**What is needed**
When the string "middle" appears in a line of the records, show the whole line.

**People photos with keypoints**
____

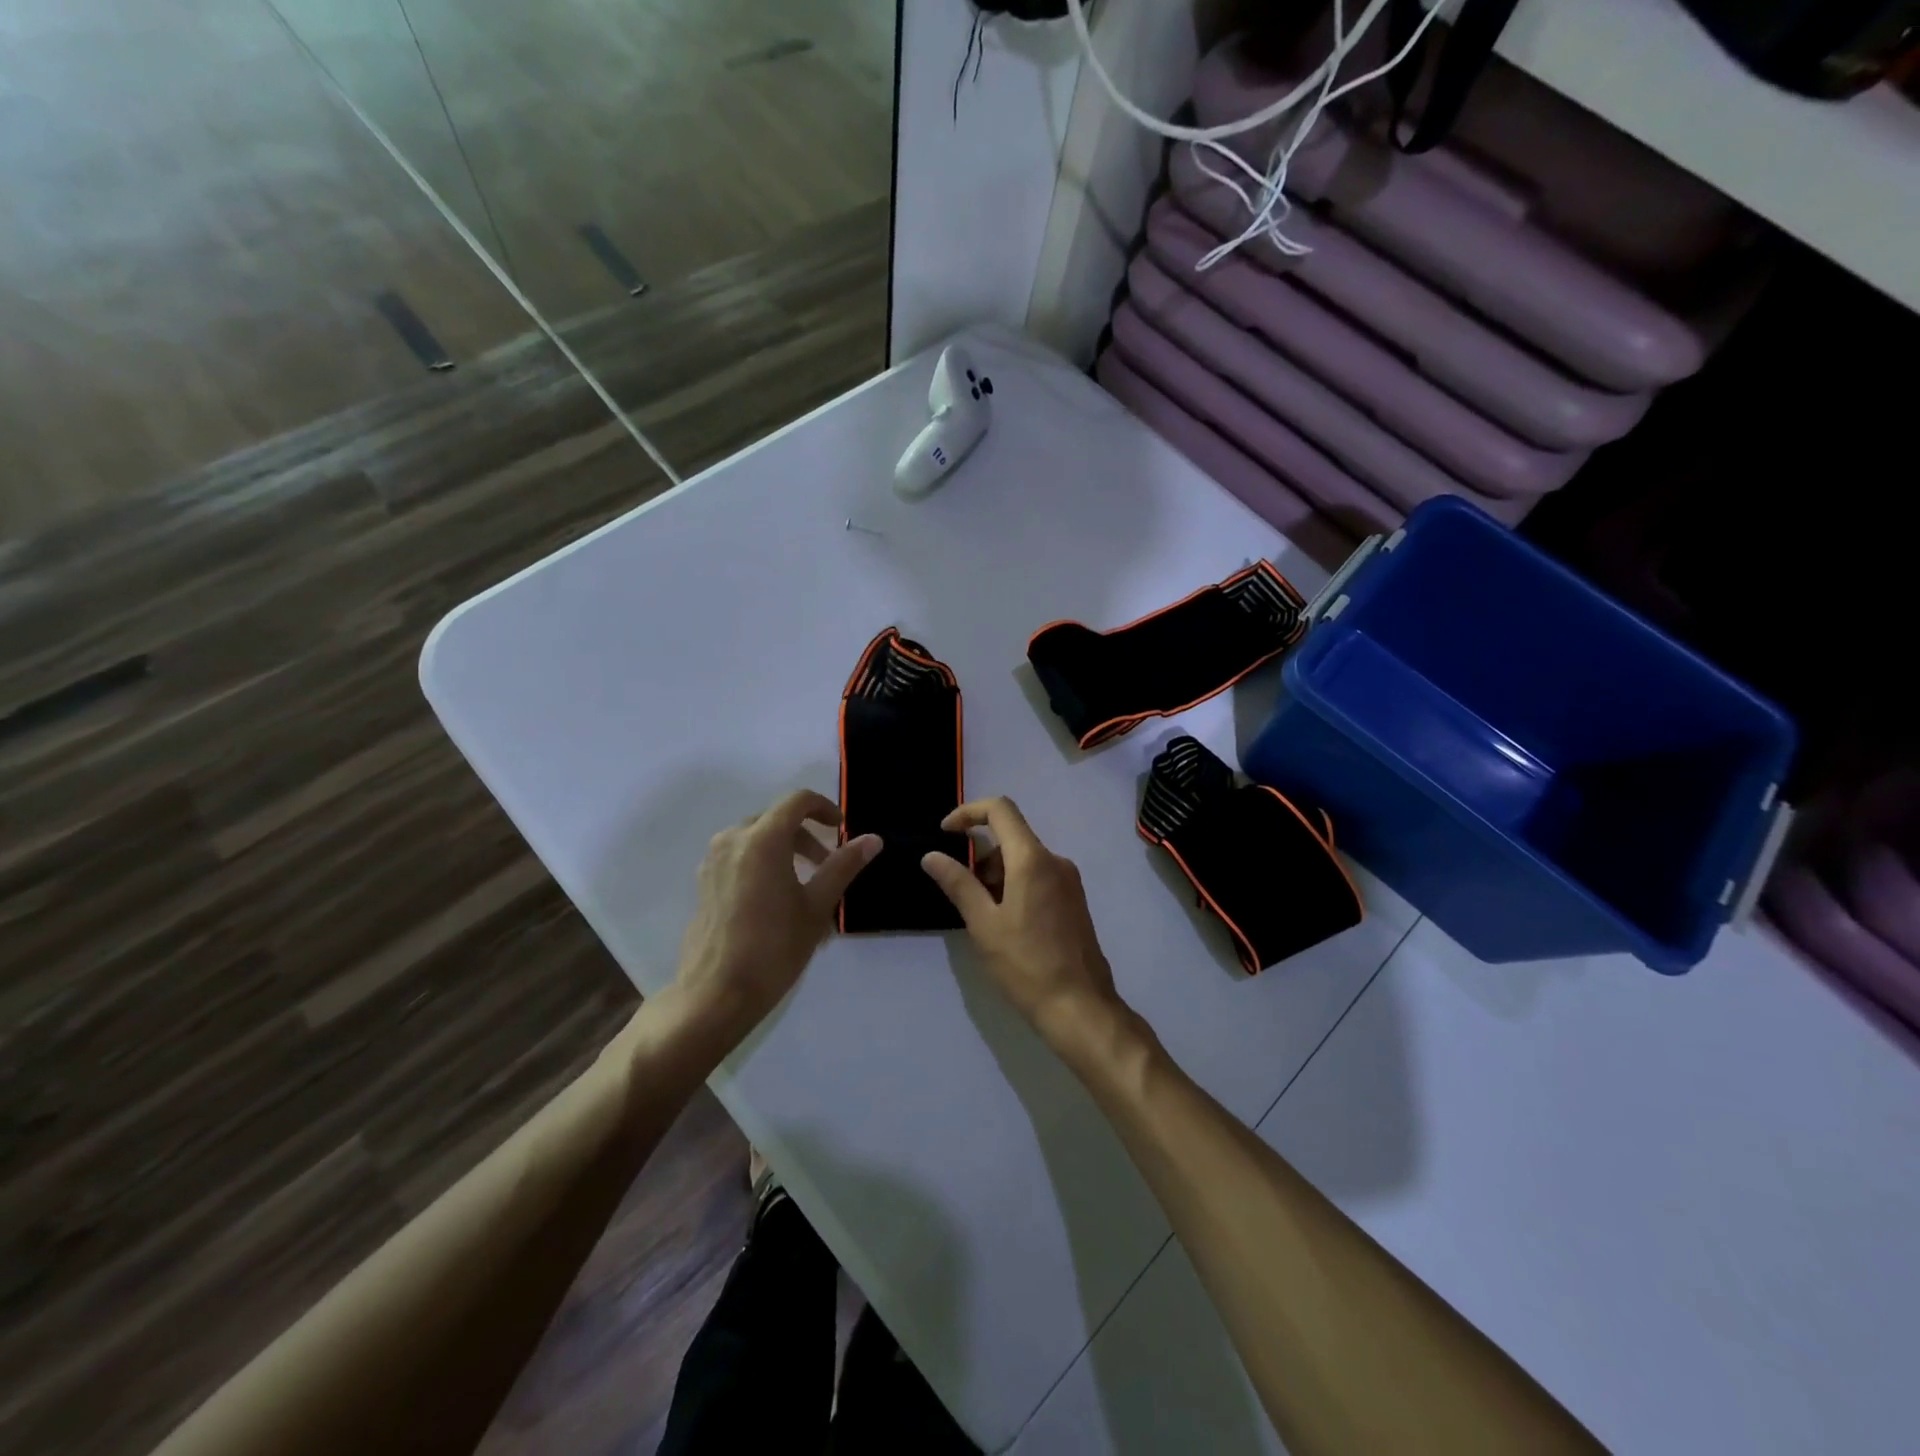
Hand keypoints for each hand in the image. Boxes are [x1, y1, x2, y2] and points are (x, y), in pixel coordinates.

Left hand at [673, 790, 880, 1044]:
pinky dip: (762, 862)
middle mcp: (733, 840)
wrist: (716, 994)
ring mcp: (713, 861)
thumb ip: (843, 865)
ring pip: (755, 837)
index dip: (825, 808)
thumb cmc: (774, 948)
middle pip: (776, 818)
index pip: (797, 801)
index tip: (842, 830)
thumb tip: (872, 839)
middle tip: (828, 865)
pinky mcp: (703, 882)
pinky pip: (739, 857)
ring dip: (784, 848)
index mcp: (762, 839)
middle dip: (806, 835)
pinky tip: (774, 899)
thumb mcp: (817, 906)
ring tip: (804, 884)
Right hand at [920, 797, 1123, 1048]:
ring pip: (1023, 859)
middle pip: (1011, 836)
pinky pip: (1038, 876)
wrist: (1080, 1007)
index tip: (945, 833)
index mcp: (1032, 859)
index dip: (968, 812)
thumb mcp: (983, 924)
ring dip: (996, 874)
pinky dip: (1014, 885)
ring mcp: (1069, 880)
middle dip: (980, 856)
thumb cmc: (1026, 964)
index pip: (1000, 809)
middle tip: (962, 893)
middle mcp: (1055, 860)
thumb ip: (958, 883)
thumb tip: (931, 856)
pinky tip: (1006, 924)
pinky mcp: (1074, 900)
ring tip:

____

**Finished exercise**
middle mcp: (733, 840)
middle pip: (776, 818)
middle tip: (828, 865)
middle dip: (806, 835)
middle pip: (1011, 836)
middle dip: (980, 856)
middle tip: (962, 893)
middle mcp: (1055, 860)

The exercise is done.